Antara Kue Pancong dan Semangat Kemandirian

Saat jalan-jalan pagi menyusuri kota Sukabumi, rasanya kini saya banyak menemukan pedagang kue pancong di sudut-sudut jalan. Saya bilang “banyak”, karena beberapa waktu lalu saya pernah merasakan agak susah menemukan pedagang kue pancong ini.

Berbeda dengan pedagang kue bandros yang mangkal di lokasi tertentu di sudut kota Sukabumi, seperti pedagang kue bandros yang bernama Abah Ma’mun yang mangkal di Gang Harapan, yang pernah saya tuliskan dalam posting berjudul Dibalik Kue Bandros Gang Harapan pada tautan ini, pedagang kue pancong ini rata-rata berjualannya dengan berkeliling. Mereka bergerak membawa tanggungan menyusuri jalan-jalan dan gang-gang. Begitu rata-rata mereka menawarkan kue pancong dagangannya.

Rasa penasaran saya akan keberadaan pedagang kue pancong ini sedikitnya terpuaskan setelah saya mengobrol sejenak dengan salah seorang pedagang kue pancong ini…

***

Minggu pagi, seusai saya berjalan kaki menyusuri sudut-sudut kota Sukabumi, saya menemukan salah seorang penjual kue pancong. Melihat dari kejauhan Akang yang sedang serius menyiapkan kue pancong, apalagi melihat asap yang mengepul dari cetakannya, seperti mempunyai daya magis bagi saya untuk mendekatinya.

Akang sedang bersibuk membuat kue pancong
Akang sedang bersibuk membuat kue pancong

Berbeda dengan kue bandros, adonan kue pancong ini dominan dengan parutan kelapa. Warna kuenya yang putih dan cenderung lembek seakan bertolak belakang dengan kue bandros yang berwarna kuning dan bentuknya yang berisi dan kenyal. Rasa asli kue pancong yang cenderung agak asin ini lebih mantap bila ditaburkan gula pasir atau dicocol ke gula pasir sesaat kita menikmatinya.

Setahu saya, kue pancong ini dikenal juga dengan nama Bandros Kelapa. Penamaan ini pastilah berdasarkan pada bahan dasar kue pancong ini yang dominan parutan kelapa tersebut.

Saat saya duduk dekat Akang penjual kue pancong ini, sambil saya memperhatikan bagaimana proses pembuatannya dengan cukup rinci, seperti dapat dilihat pada foto dibawah ini, terjadilah obrolan santai antara Akang dan saya.

Proses pembuatan kue pancong

Penuturan Akang…

Rupanya Akang pedagang kue pancong ini berasal dari Garut. Setidaknya, demikian pengakuannya. Saya pribadi pernah bertanya pada beberapa pedagang kue pancong, pengakuan mereka sama. Sama, bahwa mereka ini berasal dari Garut.
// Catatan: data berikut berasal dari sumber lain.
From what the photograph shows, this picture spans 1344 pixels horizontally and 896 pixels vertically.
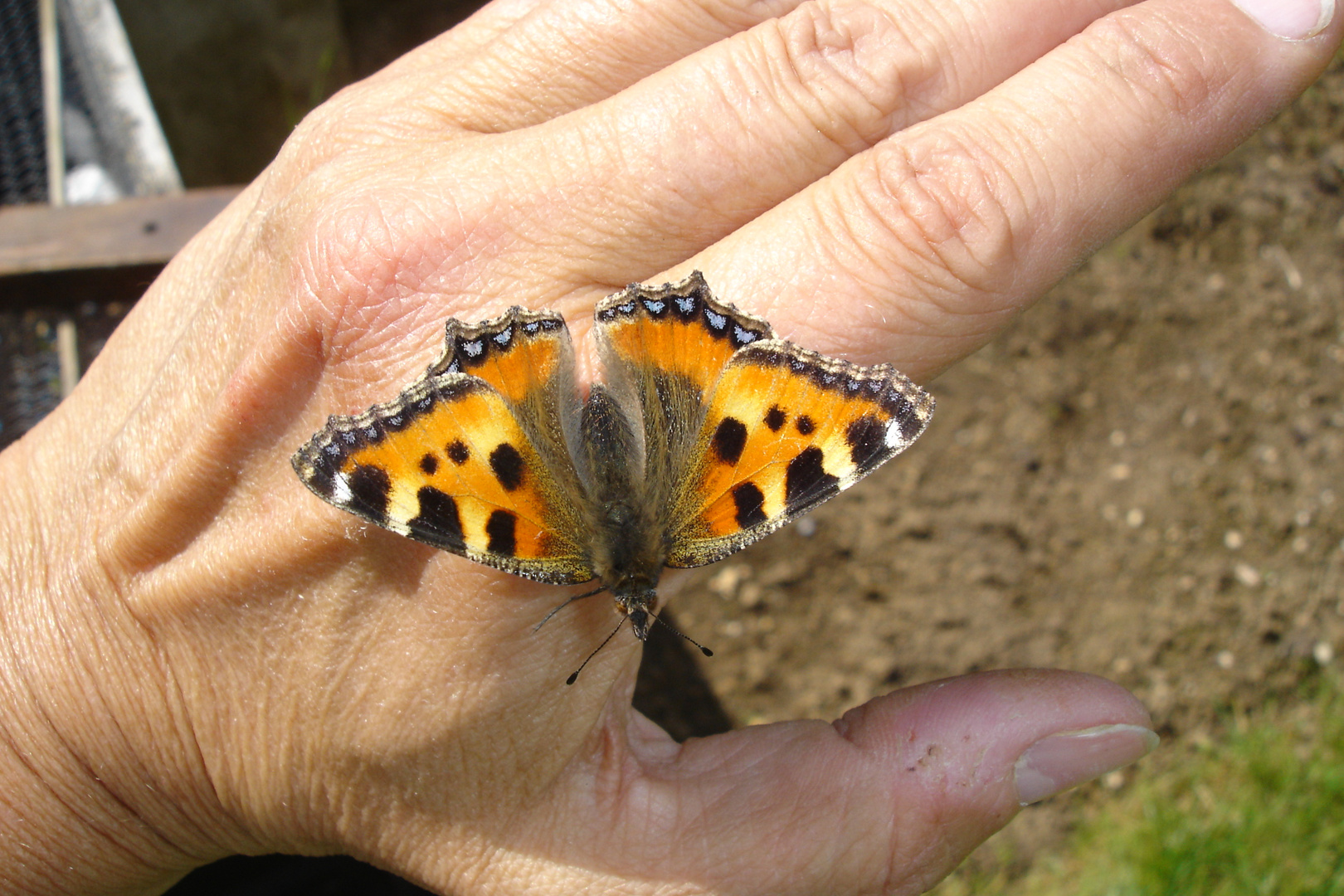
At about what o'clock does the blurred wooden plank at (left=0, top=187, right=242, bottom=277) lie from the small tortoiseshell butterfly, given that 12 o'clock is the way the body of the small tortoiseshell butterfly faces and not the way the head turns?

Akang yang mandiriKalau memang benar apa yang pedagang-pedagang kue pancong ini sampaikan – bahwa mereka berasal dari Garut – saya pikir telah terjadi diversifikasi usaha pada orang-orang Garut ini. Terus terang saya biasa mengenal orang-orang Garut yang merantau ini sebagai tukang potong rambut. Salah satu langganan tempat saya memotong rambut di sekitar kontrakan saya di Bekasi, berasal dari Garut. Seperti saya pernah tuliskan pada posting Wilujeng Wengi Akang Asgar pada tautan ini.

Ketika saya bertanya pada Akang kenapa ia memilih profesi sebagai pedagang kue pancong, Akang terdiam sejenak. Mungkin Akang tidak menyangka akan keluar pertanyaan seperti itu dari saya.

Walau Akang tidak menjelaskan secara rinci, saya sedikitnya bisa menyimpulkan bahwa Akang ingin keluar dari kesulitannya mencari pekerjaannya di sektor formal. Mengingat kini Akang sudah berkeluarga, dan tentu saja disana timbul kebutuhan-kebutuhan hidup untuk menopang keluarga yang baru dibangunnya itu, maka Akang bergabung dengan teman-temannya di Sukabumi ini untuk mencari nafkah menjadi pedagang kue pancong keliling.

Kata Akang, tantangan untuk memulai langkah dan pilihan sebagai pedagang kue pancong ini justru timbul dari diri sendiri. Yang Akang maksudkan, perasaan gengsi. Semasa sekolah Akang tidak pernah membayangkan bahwa ia akan berkeliling dengan membawa tanggungan kue pancong ini. Namun keterdesakan akan kebutuhan hidup dan ketidakpastian dalam mencari pekerjaan di sektor formal, menanggalkan semua rasa gengsi itu.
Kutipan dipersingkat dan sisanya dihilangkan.